New Orleans ministry heals bodies, souls

by Brian Blackwell/Baptist Message , posted Monday, July 08, 2019 (5 months ago)

Baptist Community Health Services has provided Gospel-centered health care to several impoverished areas of New Orleans since 2014.
Submitted photo
NEW ORLEANS (BP) -- Deep in the heart of New Orleans' most impoverished neighborhoods, the missionaries and staff of Baptist Community Health Services (BCHS) treat not only the body, but also the souls of the more than 10,000 people who pass through the medical ministry's doors each year.

With a mission of "demonstrating the love of Christ by providing high quality primary medical and behavioral healthcare in underserved communities," BCHS provides needed services while sharing the love of Christ, noted CEO Shawn Powers.

BCHS operates four medical clinics in New Orleans, and is believed to be the only known federally qualified health center connected to a Southern Baptist local association of churches, he said. The New Orleans Baptist Association (NOBA), with the help of the Baptist Community Ministries (a foundation set up with proceeds from the 1995 sale of the Southern Baptist Hospital in New Orleans) and Southern Baptists' North American Mission Board, launched the medical ministry in 2014.

"We are thankful for the many partners, including BCM, NAMB and NOBA, who invested in the vision of what is today a thriving Christ-exalting healthcare mission," Powers told the Baptist Message. "We pray our many trusted partners and donors see this accomplishment as BCHS' ongoing dedication to the stewardship of medical mission that has been entrusted to us."

Gospel-centered care

Powers initially helped to advise NOBA during its preparation to launch BCHS. And two years after the medical ministry was founded he became the first full-time CEO of the only healthcare center in the Lower Ninth Ward, Powers noted. He added that Fred Luter, senior pastor of Franklin Avenue Baptist Church in New Orleans and a past president of the Southern Baptist Convention, helped select the Lower Ninth Ward where BCHS was launched.

That decision was made in large part because residents of the Lower Ninth Ward were struggling with access to primary healthcare even before Hurricane Katrina impacted the area in August 2005.

Southern Baptists, pastors and lay members, compose 100 percent of the organization's board of directors, Powers said. Moreover, BCHS senior staff and doctors are commissioned missionaries of NOBA.

Since the health center's formation, the staff has reportedly shared the Gospel and prayed with patients more than 20,000 times. In partnership with local Louisiana Baptist Convention churches, BCHS strives to use its medical platform to meet the medical, behavioral health and spiritual care needs of patients living in what the federal government defines are "medically underserved communities."

In 2016, Powers also led BCHS to provide 100 percent free healthcare for Southern Baptist pastors, church staff and their respective families.

Powers said he wanted to offer this option because of the desire of BCHS to strengthen the ministry of the local church and believing, "healthy pastors lead healthy churches and healthy churches help build healthy communities."

The ministry accepts commercial insurance; however, the majority of the health center's patients are covered by Medicaid and Medicare. Patients without insurance also are served and fees are deeply discounted using a sliding payment scale, usually $25 to $60, based on income level and family size.
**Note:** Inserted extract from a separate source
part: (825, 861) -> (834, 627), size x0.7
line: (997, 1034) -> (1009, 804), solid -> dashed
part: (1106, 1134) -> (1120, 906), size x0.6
Regardless, no one in need of care is turned away due to financial reasons, Powers said.

The U.S. Health Resources and Services Administration recently awarded BCHS a perfect score after conducting a three-day intensive onsite inspection and audit of BCHS' compliance with 91 federal elements among 18 major categories -- which included inspection of the multi-site health center's clinical quality (practices, policies and patient outcomes) and review of administrative-financial leadership, and board governance.

"In my own local SBC church, First Baptist New Orleans, our pastor challenged us to 'dare to love this city' and to be 'mighty in word and deed to share and show the love of Jesus with our neighbors,'" said Hannah Pounds, chief medical officer for BCHS.

"The vision for what BCHS has become was birthed in the local church, supported by Baptist Community Ministries, the North American Mission Board and made possible through the dedication of the New Orleans Baptist Association," she said. "If any of those cooperative links had been removed, we would not be celebrating this milestone today and tens of thousands of people would have missed our Gospel witness."

Brian Blackwell writes for the Baptist Message (www.baptistmessage.com), newsjournal of the Louisiana Baptist Convention, where this story first appeared.